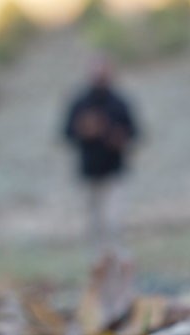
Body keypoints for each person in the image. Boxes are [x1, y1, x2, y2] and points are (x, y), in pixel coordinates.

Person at [62, 59, 139, 248]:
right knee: (93, 224)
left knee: (114, 222)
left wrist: (118, 137)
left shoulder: (119, 102)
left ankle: (118, 261)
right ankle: (98, 264)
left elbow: (134, 132)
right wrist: (84, 130)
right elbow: (67, 132)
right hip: (89, 173)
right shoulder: (80, 102)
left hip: (114, 171)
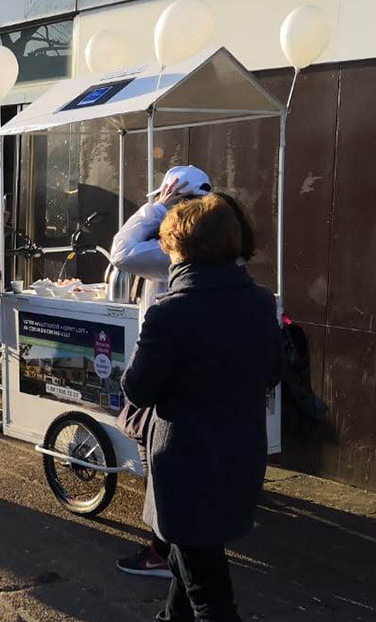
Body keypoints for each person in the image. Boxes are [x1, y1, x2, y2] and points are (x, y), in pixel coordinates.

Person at [123, 193, 280, 622]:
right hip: (240, 454)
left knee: (209, 593)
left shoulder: (170, 313)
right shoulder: (260, 303)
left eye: (169, 250)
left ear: (183, 250)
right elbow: (272, 373)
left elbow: (138, 389)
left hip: (185, 465)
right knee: (190, 561)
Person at [106, 164, 212, 580]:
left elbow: (121, 252)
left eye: (168, 201)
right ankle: (178, 544)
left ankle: (164, 548)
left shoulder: (175, 251)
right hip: (200, 366)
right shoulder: (219, 246)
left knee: (161, 457)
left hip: (168, 367)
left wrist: (154, 210)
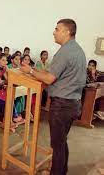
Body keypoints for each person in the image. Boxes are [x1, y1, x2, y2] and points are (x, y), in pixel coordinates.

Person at [20, 19, 86, 174]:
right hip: (73, 103)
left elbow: (49, 79)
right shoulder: (77, 50)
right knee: (61, 143)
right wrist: (37, 72)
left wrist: (30, 71)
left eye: (57, 29)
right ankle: (61, 171)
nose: (54, 32)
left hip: (62, 105)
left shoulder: (65, 51)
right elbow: (53, 74)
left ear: (66, 32)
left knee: (57, 145)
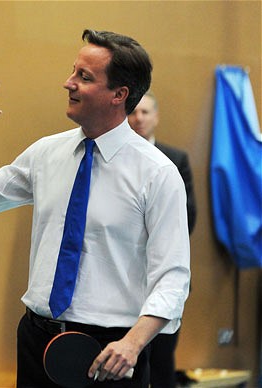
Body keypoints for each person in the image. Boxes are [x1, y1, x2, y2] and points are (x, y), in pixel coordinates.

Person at [0, 29, 190, 387]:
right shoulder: (46, 153)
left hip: (113, 352)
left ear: (119, 95)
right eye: (73, 71)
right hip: (36, 341)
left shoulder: (157, 173)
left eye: (84, 77)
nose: (68, 83)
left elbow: (173, 277)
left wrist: (133, 344)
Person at [128, 91, 197, 388]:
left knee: (160, 362)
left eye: (145, 112)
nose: (139, 118)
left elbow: (187, 217)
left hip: (162, 274)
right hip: (124, 277)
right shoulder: (117, 157)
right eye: (135, 112)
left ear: (156, 117)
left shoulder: (175, 159)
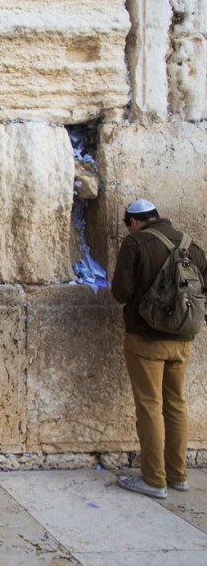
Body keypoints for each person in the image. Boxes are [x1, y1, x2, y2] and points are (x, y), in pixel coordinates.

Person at [111, 199, 207, 499]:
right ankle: (178, 475)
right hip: (182, 340)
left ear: (133, 221)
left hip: (146, 339)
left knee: (150, 406)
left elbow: (121, 292)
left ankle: (154, 479)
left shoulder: (136, 242)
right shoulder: (191, 245)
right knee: (176, 404)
------------------------------------
#### [EXERCISE DETAILS]
Copy the data word for word. Pictures do not go in the copy.

#### [WRITTEN RESPONSE]
Body keypoints for each person in the image. Boxes are [x1, y1, x2, y2] and points are (x, y), in pixel coordinates.

Person at [62, 59, 139, 248]:
right knee: (93, 224)
left knee: (114, 222)
left wrist: (118, 137)
left shoulder: (119, 102)
left ankle: (118, 261)
right ankle: (98, 264)
left elbow: (134, 132)
right wrist: (84, 130)
right elbow: (67, 132)
right hip: (89, 173)
right shoulder: (80, 102)
left hip: (114, 171)
Body keypoints for each person in the image. Boxes are [x1, y1, x2, y2] and points are (x, y), in pixel coordinates.

Person at [123, 193, 280, 622]:
right hip: (240, 454)
left knee: (209, 593)
left shoulder: (170, 313)
right shoulder: (260, 303)
left eye: (169, 250)
left ear: (183, 250)
right elbow: (272, 373)
left elbow: (138, 389)
left hip: (185, 465)
right knee: (190, 561)
Person at [106, 164, 212, 580]:
left elbow: (121, 252)
left eye: (168, 201)
right ankle: (178, 544)
left ankle: (164, 548)
left shoulder: (175, 251)
right hip: (200, 366)
right shoulder: (219, 246)
left knee: (161, 457)
left hip: (168, 367)
left wrist: (154, 210)
Body keypoints for each person in the image. Boxes are [x1, y1, x2, y2] and points are (x, y), in pixel coordinates.

Person at [20, 19, 86, 174]:
right hip: (73, 103)
left elbow: (49, 79)
right shoulder: (77, 50)
right knee: (61, 143)
right wrist: (37, 72)
left wrist: (30, 71)
left eye: (57, 29)
right ankle: (61, 171)
nose: (54, 32)
left hip: (62, 105)
left shoulder: (65, 51)
right elbow: (53, 74)
left ear: (66, 32)
left knee: (57, 145)
Body keypoints for each person in the image. Boxes are [x1, y1, x2, y2] and points are (x, y), in pixel coordinates.

Person at [0, 29, 190, 387]:
right shoulder: (46, 153)
left hip: (113, 352)
left ear: (119, 95)
right eye: (73, 71)
right hip: (36, 341)
left shoulder: (157, 173)
left eye: (84, 77)
nose: (68, 83)
left elbow: (173, 277)
left wrist: (133, 344)
Person at [128, 91, 197, 388]:
left knee: (160, 362)
left eye: (145, 112)
nose: (139, 118)
left elbow: (187, 217)
left hip: (162, 274)
right hip: (124, 277)
right shoulder: (117, 157)
right eye: (135, 112)
left ear: (156, 117)
left shoulder: (175, 159)
Body keypoints for each person in the image. Boxes are [x1, y1, x2, y2] and points are (x, y), in pixel coordinates.

Person at [111, 199, 207, 499]:
right ankle: (178, 475)
right hip: (182, 340)
left ear: (133, 221)
left hip: (146, 339)
left knee: (150, 406)
left elbow: (121, 292)
left ankle: (154, 479)
left shoulder: (136, 242)
right shoulder: (191, 245)
right knee: (176, 404)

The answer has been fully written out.